Symposium Recap of “Self-Care, Challenges, Solidarity”
Asian American Women Leaders
Published: August 6, 2023
As part of the national celebration of Asian American, Native Hawaiian and Pacific Islander Heritage Month, the San José State University iSchool hosted a free online symposium on May 26, 2023, titled “Self-Care, Challenges, Solidarity: Asian American Women Leaders.” The symposium opened with a warm welcome and brief story by Dr. Anthony Chow, followed by a presentation from co-keynote speakers, Annie Pho and Alanna Aiko Moore. Prior to their introductions, the speakers began with a land acknowledgment: “We’d like to start today with a land acknowledgment in recognizing that the Indigenous people, who are the original inhabitants of the land that all of us are on were dispossessed of their land through violence, through murder, through deceptive processes, and colonialism…and since land acknowledgments are often done without action, Annie and I have made a donation today to the National Indigenous Women’s Resource Center in support of the land that we are on.”
The speakers also provided terms that they would be using interchangeably throughout the symposium, specifically noting the different meanings behind “Asian American” and “AAPI.”
“The reason why we want to be intentional about our language is that sometimes people do use AAPI when they actually mean Asian American. That can inadvertently erase the experiences and expertise of Pacific Islanders and not necessarily engage them. So with that in mind, saying AAPI can also be a way of building solidarity between our communities and also, acknowledging that these communities, our communities, are very, very diverse.” - Pho, 2022-2023 APALA President, Head of Instruction and Outreach at the University of San Francisco Library
Throughout the keynote presentation, the speakers talked about how they approach leadership in the LIS, their experiences serving in the Asian Pacific American Library Association (APALA), the challenges that AAPI women face, as well as what it can mean to stand in solidarity with Black, Indigenous, People of Color (BIPOC).
“APALA is just one of six national associations of librarians of color…we work hard to support the other associations of librarians of color while acknowledging that different issues are going to impact each of our communities differently.
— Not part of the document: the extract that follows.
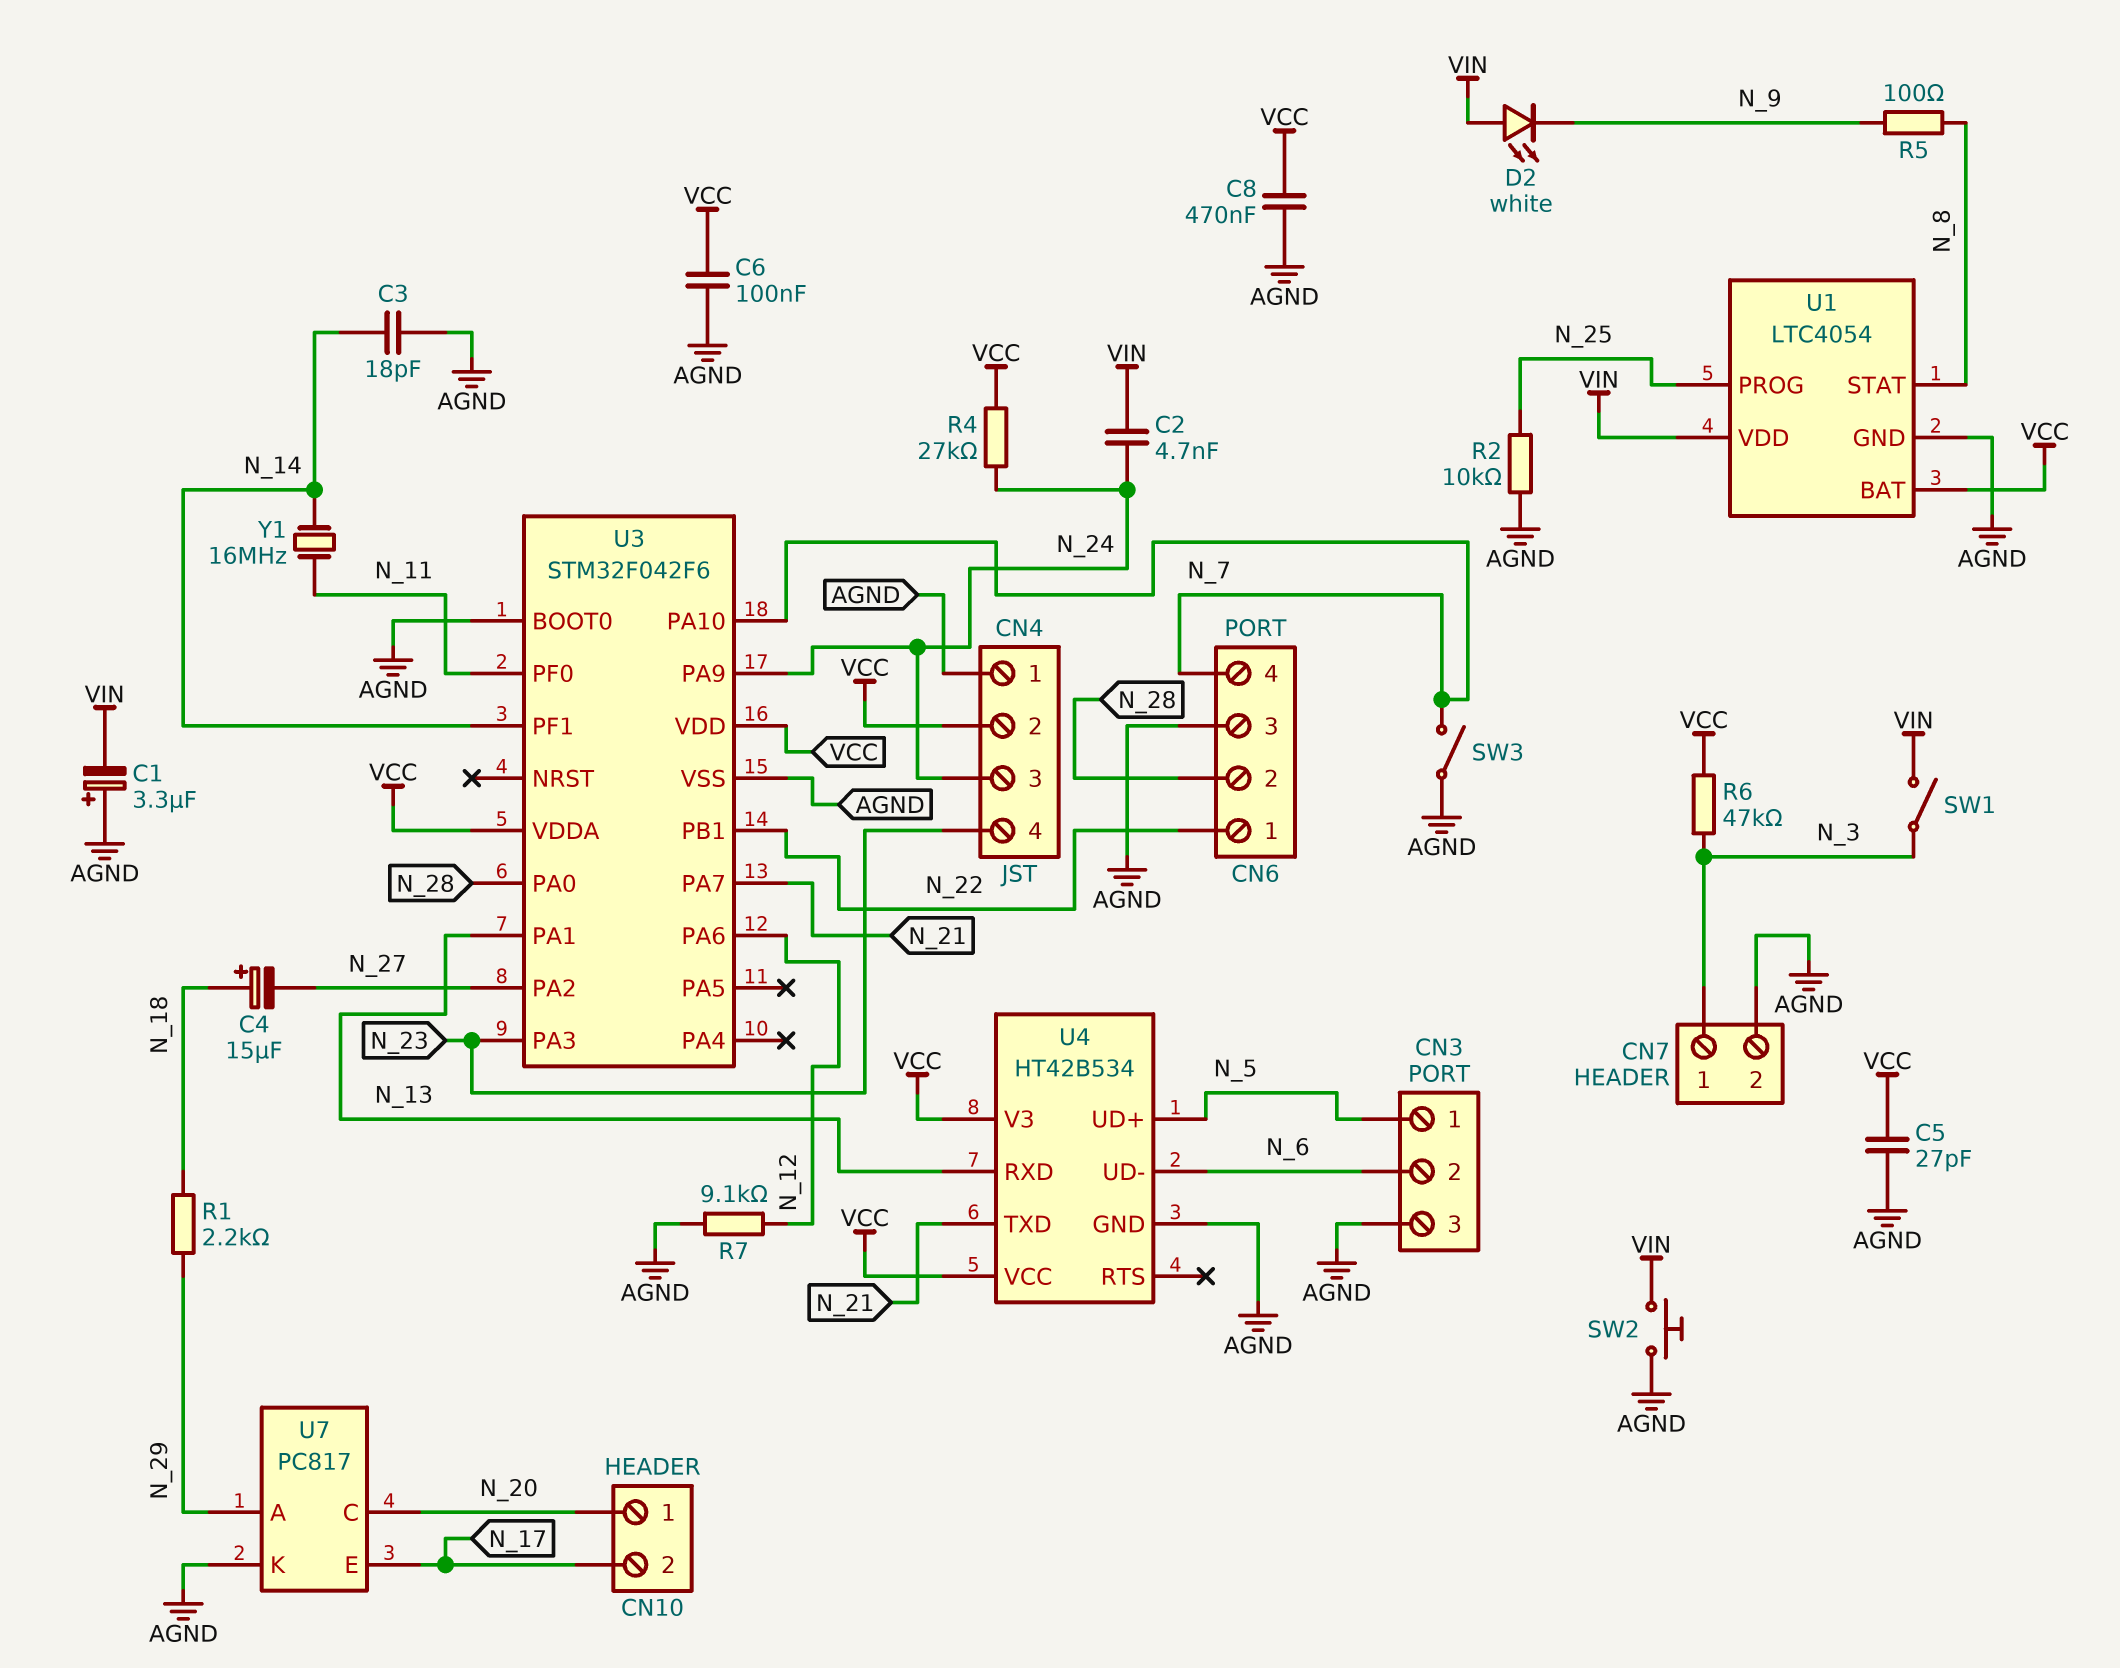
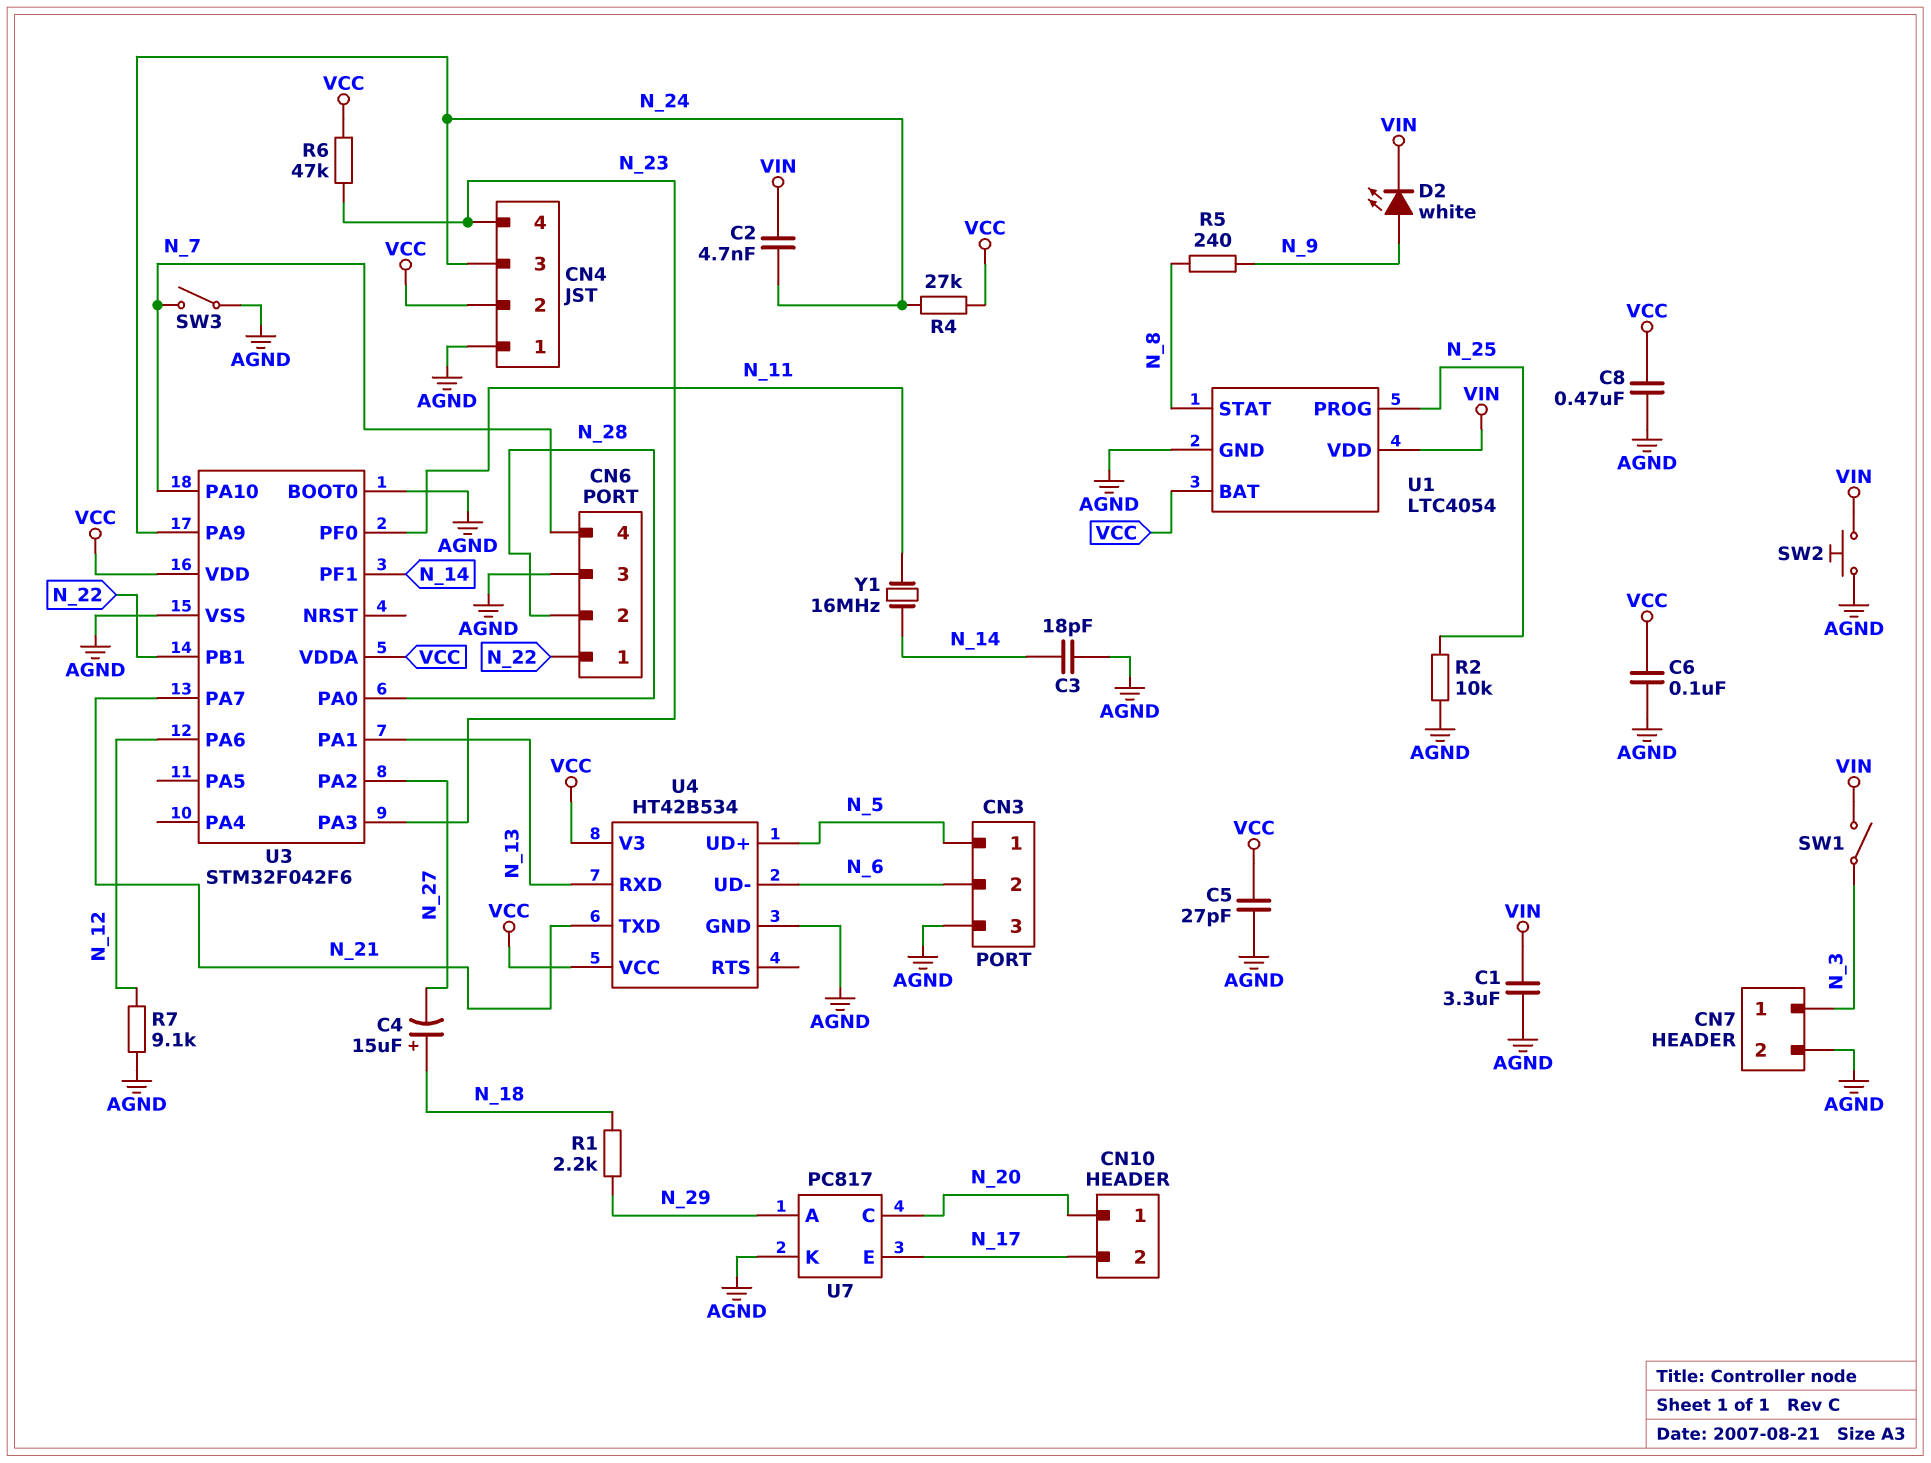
C1: 3.3uF (plus AGND, minus VIN) -> 3.3uF (AGND, VIN)
D2: LED white (A VIN, K N_9) -> LED white (A N_9, K VIN)
R5: 100 (N_8, N_9) -> 240 (N_8, N_9)
R6: 47k (N_3, VCC) -> 47k (N_23, VCC)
We can still support our struggles. I also think it’s something to allude to something Annie said earlier within our own APALA umbrella, our own AAPI community. You know, we’re not a monolith. How can I stand with folks within our community who have different struggles than folks from East Asia? Or folks who have more privilege, like folks who are multiracial? How can we all work together towards anti-racism and dismantling white supremacy in our libraries? We are definitely stronger together than we are separately.” – Alanna Aiko Moore, APALA Executive Director, Head of Community Engagement and Inclusion, Librarian for Ethnic Studies at the University of California, San Diego
After a quick Q&A session, the symposium moved on with a panel discussion moderated by Dr. Chow, featuring AANHPI leaders: Education and Narrative Change Program Officer at The Asian American Foundation Dr. Terry Park, WAVES Project Director Lily Chen, and 2021-2022 ALA President Patty Wong.
Below are some best practices as provided by the speakers during the symposium:
- Be aware that some books about AANHPI stories and/or featuring AANHPI characters may be stereotypical and portrayed negatively, even if it was written by an AANHPI author. Refer to the expertise of folks within those communities.
- The real movers and shakers come from grassroots community organizations. Encourage people in your library to reach out, collaborate, and harness those resources. Pass it along.
- Emphasize collaboration that moves away from individualism. Mental health is a big topic that needs more attention in AANHPI communities. It’s okay to cry, to be vulnerable, to be empathetic, to go to therapy.
- When creating programs or designing resources, be mindful of who you are targeting and how you approach your efforts. Be intentional when using terms such as “Asian American” or “AAPI,” as not all AANHPI community members necessarily have the same experiences.
- AANHPI history is intrinsically part of Black history, Latinx history, Native American history and LGBTQIA+ history. Histories cannot and are not segregated. Rather, they are deeply intertwined and intersectional.